Oh, tranquillisez-vous, l’oncle Pierre n’était pas un mystique, mais une fois qu’il avait vu où était le bien, il le faisait simplement. Il était indépendant, il l’est resté. Bonne maman raconte que, dès ce moment-là, il aimait aller se confesser seul, et la confession devait lui coûter, car il n’aimait pas se raconter. C’est à Dijon encore que Pierre fit la connaissance de son ami Raymond. Ils se mirent à jouer beaucoup ensemble, j’en ai même été longtemps jalouse. Pourtant, c’était bien naturel et cela n’empêchait pas Pierre d’être très gentil avec moi. J’étais tout de même assez en admiration devant toutes leurs inventions, turbines perfectionnées, jets d’eau organisés dans la petite cour. Je prenais même une part active à l’organisation de « l’île Lincolu ». Qui de vous n’a pas lu « l’île mystérieuse » ? Mais il fallait vraiment avoir une propriétaire faite sur mesure ; car nous avions fait de la cour un véritable marécage, le sol s’obstinant à boire l’eau de « l’océan ». La ville de Port-Arthur en châteaux de cartes m’émerveilla également. On l’avait organisée sous la voûte d’entrée. Toute la ville en miniature était savamment semée de bombes, puis on y mit le feu. J’étais admise au spectacle, très émue des détonations. Pierre et Raymond étaient noirs de poudre.

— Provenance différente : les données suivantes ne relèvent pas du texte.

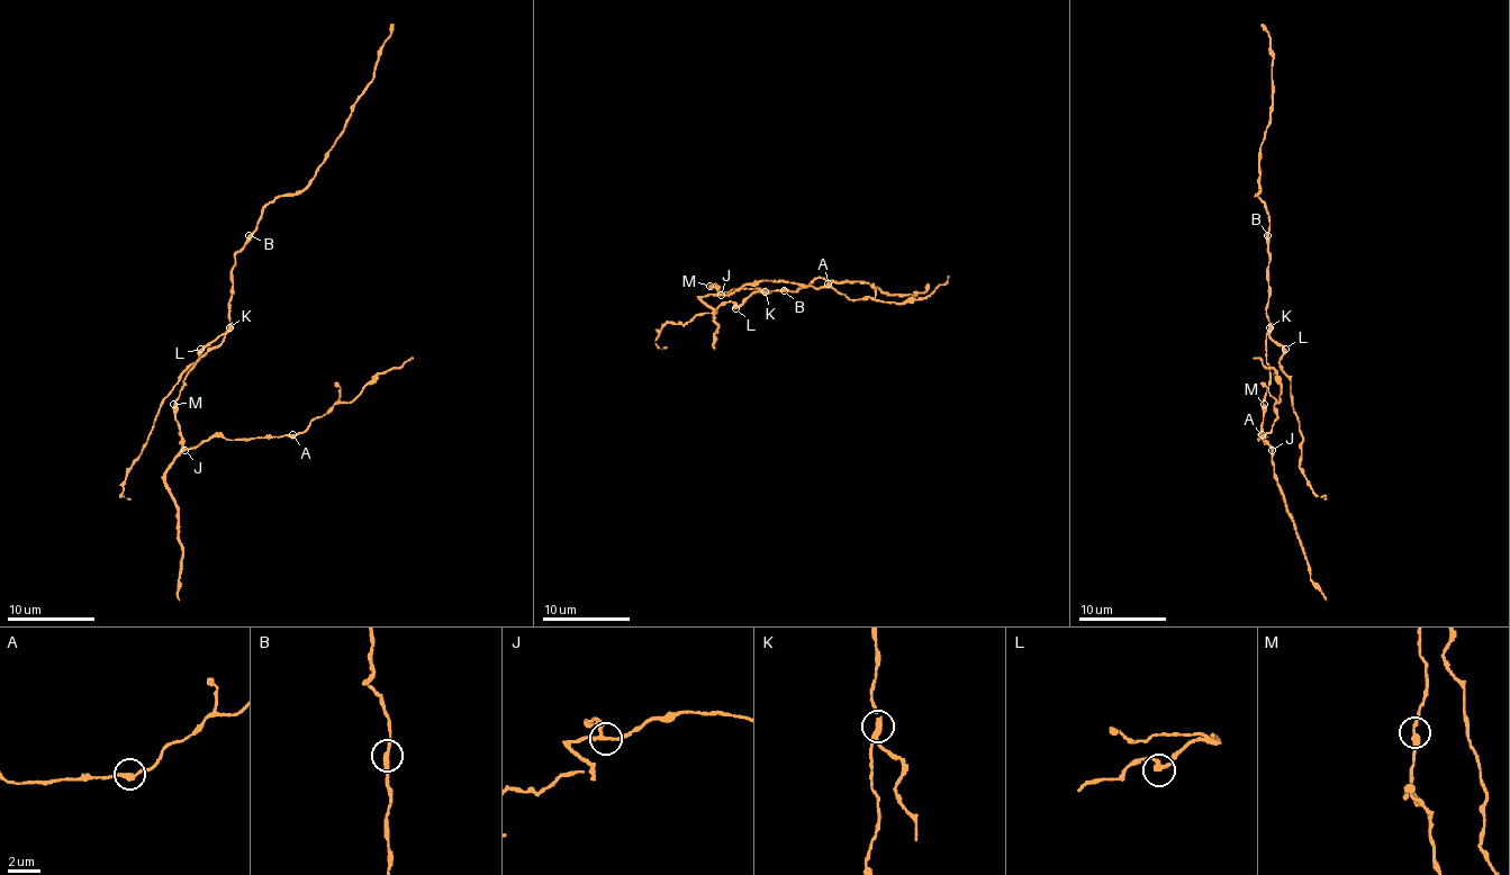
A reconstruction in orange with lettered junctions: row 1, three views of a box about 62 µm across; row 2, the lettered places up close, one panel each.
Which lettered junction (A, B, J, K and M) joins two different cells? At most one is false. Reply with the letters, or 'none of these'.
K

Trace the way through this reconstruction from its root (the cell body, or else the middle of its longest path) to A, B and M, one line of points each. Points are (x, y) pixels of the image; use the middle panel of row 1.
A: (753, 288), (721, 292), (712, 286), (721, 295), (731, 295), (760, 281), (817, 288), (828, 283)
B: (753, 288), (771, 292), (784, 290)
M: (753, 288), (721, 292), (710, 286)

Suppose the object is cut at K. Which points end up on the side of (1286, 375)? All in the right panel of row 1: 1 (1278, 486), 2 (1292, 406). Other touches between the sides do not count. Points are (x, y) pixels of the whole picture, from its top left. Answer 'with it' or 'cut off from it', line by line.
1: cut off from it
2: with it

Puis, ce fut la phase de la chimie chez Pierre, et les bateaux de tous genres et de toutes forces chez Raymond. Le laboratoire de chimie était situé, pour le malheur de Millé, dans une petite pièce à côté de la cuisine. Que de choses s’y manigançaient, entre autres un certain liquide pour les piles, dont on faisait des litres et des litres, si bien que Pierre, au moment du déménagement (1906), ne voulut pas se séparer de ses acides. On mit les bouteilles en caisse : bouteilles cassées, caisses traversées, ainsi que les chemises des déménageurs… Réclamations de ces derniers qu’il fallut indemniser… Elles ont coûté cher les bouteilles d’acide ! Pauvre oncle Pierre, l’a-t-on taquiné à ce sujet-là, mon Dieu !

Montain

Montain, je n’en ai pas encore parlé, est-ce possible ?

Car Montain et Pierre, cela ne fait qu’un ; il aimait tant son vieux pays. Nos journées de vacances se passaient tantôt à la maison, tantôt chez les Chauvin.

[…]

L’été 1914, nous étions à Montain, c’était les premiers bruits de guerre. Pierre y croyait peu. Je me souviens d’une promenade faite à la chapelle de Lavigny et sur les monts de Ronay le matin du 29 juillet. Il faisait si beau et l’oncle Pierre était si gai ! C’était pourtant la dernière promenade que nous devions faire avec lui. La soirée du 30, plus personne ne doute. Le soir après diner, il faisait une nuit splendide, nous descendons à la gare avec les Chauvin. On est comme soulevés par la solennité de l’heure, nous n’avons pas peur de l’avenir. Les garçons savent seulement qu’ils vont se battre, prendre la revanche et cette idée nous galvanise. Quelques belles heures d’enthousiasme, mais voici le 31, 4 h. les cloches de la mobilisation étaient attendues d’heure en heure. Un peu énervés par l’attente, Pierre et moi avions pris nos bicyclettes pour aller à L’étoile. Nous arrivions aux premières maisons du village quand les cloches se mirent à sonner. Je me les rappellerai toujours, ces cloches. Oncle Adrien nous voyait venir de loin, il donna une poignée de main à Pierre sans pouvoir parler, puis se retourna pour étouffer un sanglot. Il fallait que Pierre prenne le train de 7h 40. Il retourne donc à toute vitesse à la maison, moi le suivant de près, et le soir, nous le reconduisions à la gare, toujours calme, souriant, confiant…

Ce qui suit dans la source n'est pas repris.